Assembly Program (digit conversion)

Discussion in 'Programmer's Corner' started by frogacult, May 9, 2008.

Apr 30, 2008
27
0
helo,
I am programming on MOTOROLA 68000
The program i have to make will check if the digits d2,d4,d6 of the bytenum stored in memory \$400400 are "1". If all the digits (d2,d4,d6) are "1" the program will set "1" the 4 most signifficant bytes of memory point \$400401. Else (the digits are'nt "1") it will set "1" the 4 less significant bytes of the memory point \$400401.
The exercise aks to run the program 3 times each time for different number
stored in memory \$400400 :

a)C2
b)65
c)D4

The way to read the status of the digit is to write " BTST 2,D0 ". This will read the digit d2 in the register D0. if d2 is "1" then the Z flag becomes "0".
if d2 is "0" then the Z flag becomes "1".
I've attached the code i wrote.I think it works for these numbers but the exercise has 2 restrictions

Not use over 5 Assembler Directives (DC.B, ORG, END, DS.B)
Not use over 7 Commands
Any idea, to program with another way?
Can i read the status ("0" or "1") of each digit inside a loop?

Mike

• code.txt
File size:
516 bytes
Views:
21
Last edited: May 10, 2008
2. Mark44 Well-Known Member

Nov 26, 2007
626
1
Hi Mike,
The way you were doing it looks good, except that you are using more instructions than your instructor specified. Since you're testing the 2nd, 4th, and 6th bits with one BTST instruction for each, what you need is something that will do all three at once.

You can use #\$54 (0101 0100) as a bit mask--it has bits 2, 4, and 6 set, and the other bits cleared. If you AND a number with this bitmask, it turns off bits 0, 1, 3, 5, and 7. After you get those bits turned off, you can tell pretty easily whether bits 2, 4, and 6 are on.

1. Set memory location \$400401 to \$0F (lower four bits set, upper four bits cleared).
2. Copy the number you want to check into a data register.
3. Turn off bits 0, 1, 3, 5, and 7. (AND the number in the register with the bitmask \$54.)
4. Subtract \$54 from D0.
5. If the result is not zero, you're done; otherwise, set memory location \$400401 to \$F0 (upper four bits set, lower four bits cleared).

Step 1 assumes that the number we're looking at doesn't have the right bits set. If we find a number with bits 2, 4, and 6 set, we'll change the value in this location later.
Step 2 copies the number we're investigating into a register.
When step 3 turns off bits 0, 1, 3, 5, and 7, it leaves bits 2, 4, and 6 however they were. If all three of these bits are on, the number is \$54. The subtraction in the next step will leave zero.

On the other hand, if one or more of bits 2, 4, and 6 are 0, then subtracting \$54 from this number leaves us with something that isn't zero.

Hopefully I've given you enough to go on without actually writing the code for you.
Mark

Apr 30, 2008
27
0
This is very cool, i didn't thought it!
This way is much better and easier

I want to ask something more, if i want to take ΤΗΕ "supplement by 2"
i can program with this way also?
Because i tried to program with commands BTST, BSET( sets 1 the digit),BCLR (sets 0 the digit) and the program gone too big and i'm not sure if it works good!!

Work instruction 1:
In the forum thread, which processor is the original poster programming on?
The forum thread and the entries that follow it are unrelated material.

Data:
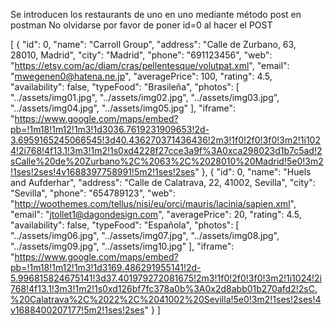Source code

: Se introducen los restaurants de uno en uno mediante método post en postman
 No olvidarse por favor de poner id=0 al hacer el POST
 
 [
  {
      "id": 0,
      "name": "Carroll Group",
      "address": "Calle de Zurbano, 63, 28010, Madrid",
      "city": "Madrid",
      "phone": "691123456",
      "web": "https://etsy.com/ac/diam/cras/pellentesque/volutpat.xml",
      "email": "mwegenen0@hatena.ne.jp",
      "averagePrice": 100,
      "rating": 4.5,
      "availability": false,
      "typeFood": "Brasileña",
      "photos": [
        "../assets/img01.jpg",
        "../assets/img02.jpg",
        "../assets/img03.jpg",
        "../assets/img04.jpg",
        "../assets/img05.jpg"
      ],
      "iframe": "https://www.google.com/maps/embed?pb=!1m18!1m12!1m3!1d3036.7619231909653!2d-3.6959165245066545!3d40.436270371436436!2m3!1f0!2f0!3f0!3m2!1i1024!2i768!4f13.1!3m3!1m2!1s0xd4228f27cce3a9f%3A0xca298023d1b7c5ad!2sCalle%20de%20Zurbano%2C%2063%2C%2028010%20Madrid!5e0!3m2!1ses!2ses!4v1688397758991!5m2!1ses!2ses"
    },
    {
      "id": 0,
      "name": "Huels and Aufderhar",
      "address": "Calle de Calatrava, 22, 41002, Sevilla",
      "city": "Sevilla",
      "phone": "654789123",
      "web": "http://woothemes.com/tellus/nisi/eu/orci/mauris/lacinia/sapien.xml",
      "email": "jtollet1@dagondesign.com",
      "averagePrice": 20,
      "rating": 4.5,
      "availability": false,
      "typeFood": "Española",
      "photos": [
        "../assets/img06.jpg",
        "../assets/img07.jpg",
        "../assets/img08.jpg",
        "../assets/img09.jpg",
        "../assets/img10.jpg"
      ],
      "iframe": "https://www.google.com/maps/embed?pb=!1m18!1m12!1m3!1d3169.486291955141!2d-5.996815824675141!3d37.401979272081675!2m3!1f0!2f0!3f0!3m2!1i1024!2i768!4f13.1!3m3!1m2!1s0xd126bf7fc378a0b%3A0x2d8abb01b270afd2!2sC.%20Calatrava%2C%2022%2C%2041002%20Sevilla!5e0!3m2!1ses!2ses!4v1688400207177!5m2!1ses!2ses"
    }
 ]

Work instruction 2:
Write the stretch of the entries from their start through the line containing "No olvidarse por" as a JSON list of strings, one string per line and no blank lines. Omit the pictures.

Task solution 1:
The Motorola 68000.

Task solution 2:
[
  "Source code",
  ": Se introducen los restaurants de uno en uno mediante método post en postman",
  " No olvidarse por favor de poner id=0 al hacer el POST"
]